62

My problem:

I'm writing a bash script and in it I'd like to check if a given service is running.

I know how to do this manually, with $ service [service_name] status.

But (especially since the move to systemd) that prints a whole bunch of text that's a little messy to parse. I assumed there's a command made for scripts with simple output or a return value I can check.

But Googling around only yields a ton of "Oh, just ps aux | grep -v grep | grep [service_name]" results. That can't be the best practice, is it? What if another instance of that command is running, but not one started by the SysV init script?

Or should I just shut up and get my hands dirty with a little pgrep?

96

systemctl has an is-active subcommand for this:

systemctl is-active --quiet service

will exit with status zero if service is active, non-zero otherwise, making it ideal for scripts:

systemctl is-active --quiet service && echo Service is running

If you omit --quiet it will also output the current status to its standard output.

As pointed out by don_crissti, some units can be active even though nothing is running to provide the service: units marked as “RemainAfterExit” are considered active if they exit successfully, the idea being that they provide a service which doesn’t need a daemon (e.g. they configure some aspect of the system). Units involving daemons will however only be active if the daemon is still running.

22

systemctl does have a mode suitable for scripting; use show rather than status, and add the -p / --properties and --value options to get only the output you want.

Here's an example (from an Ubuntu 17.04 system):

$ systemctl show -p SubState --value NetworkManager
running

Running (or otherwise) is a SubState. If you want to know whether a service is active, use the property ActiveState

$ systemctl show -p ActiveState --value x11-common
inactive
$ systemctl show -p SubState --value x11-common
dead

Notes from the man:

show [PATTERN...|JOB...]
           Show properties of one or more units, jobs, or the manager
           itself. If no argument is specified, properties of the
           manager will be shown. If a unit name is specified, properties
           of the unit are shown, and if a job ID is specified,
           properties of the job are shown. By default, empty properties
           are suppressed. Use --all to show those too. To select specific
           properties to show, use --property=. This command is intended
           to be used whenever computer-parsable output is required. Use
           status if you are looking for formatted human-readable output.

-p, --property=
           When showing unit/job/manager properties with the show command,
           limit display to properties specified in the argument. The
           argument should be a comma-separated list of property names,
           such as "MainPID". Unless specified, all known properties are
           shown. If specified more than once, all properties with the
           specified names are shown. Shell completion is implemented for
           property names.

--value
           When printing properties with show, only print the value, and
           skip the property name and "=".
  • 2
    +1 for sophisticated answer . kindly specify the distros which will accept --version option with systemctl. – S.K. Venkat Apr 26 '18 at 11:31
9

As a complement to Zanna's answer, the --value option for systemctl show has been introduced with version 230 of systemd. So it may not be available on certain distros like debian jessie.

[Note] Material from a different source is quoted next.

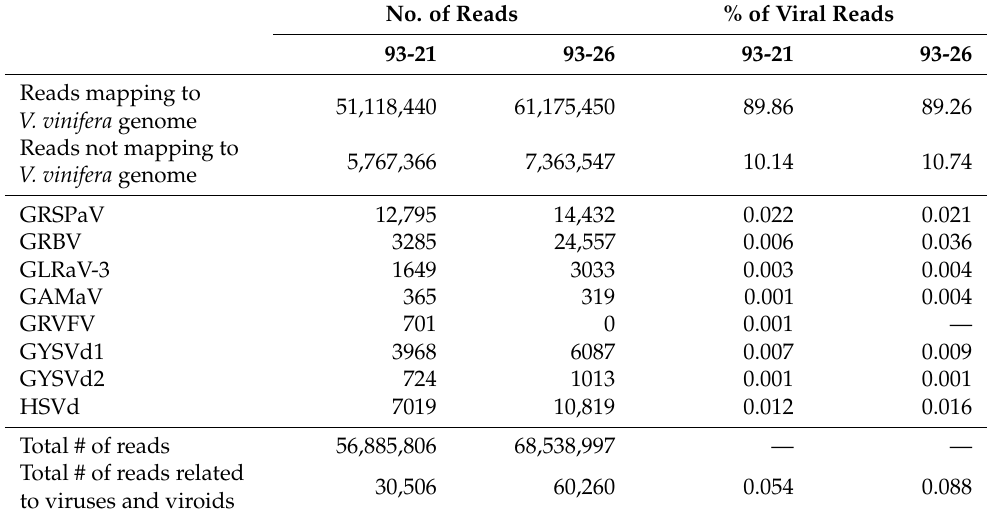
Table 4. Summary of HTS analysis of the virome of two Syrah vines that either exhibited a red canopy (93-21) or were without a red canopy (93-26) and their corresponding viruses/viroids. Grouping and abundance of sequence reads obtained from both samples were determined by mapping the sequence reads to the virus/viroid database using BLAT. Note: sample 93-26 had more sequence reads for all viruses and viroids that were detected, with the exception of GRVFV, which was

In this case, one can emulate the option by using sed:

$ systemctl show -p ActiveState sshd | sed 's/ActiveState=//g'
active
$ systemctl show -p SubState sshd | sed 's/SubState=//g'  
running
  • 1
    +1 for pointed out the --value intro version & distro which will not work. – S.K. Venkat Apr 26 '18 at 11:29
2

Instead of using the sed command like in the answer of Oxmel, it is enough to use cut -d'=' -f 2 for all kind of properties queried:

for example:

$ systemctl show -p ActiveState sshd | cut -d'=' -f2
active
$ systemctl show -p SubState sshd | cut -d'=' -f2
running
1

i find this useful for command line execution or if you are making scripts.

Copied from @StephenKitt

This will check if the service is down and perform service restart

systemctl is-active --quiet <service name> || <service name> restart

the || there checks if the return value from systemctl is non-zero meaning if it's not active as explained by the author.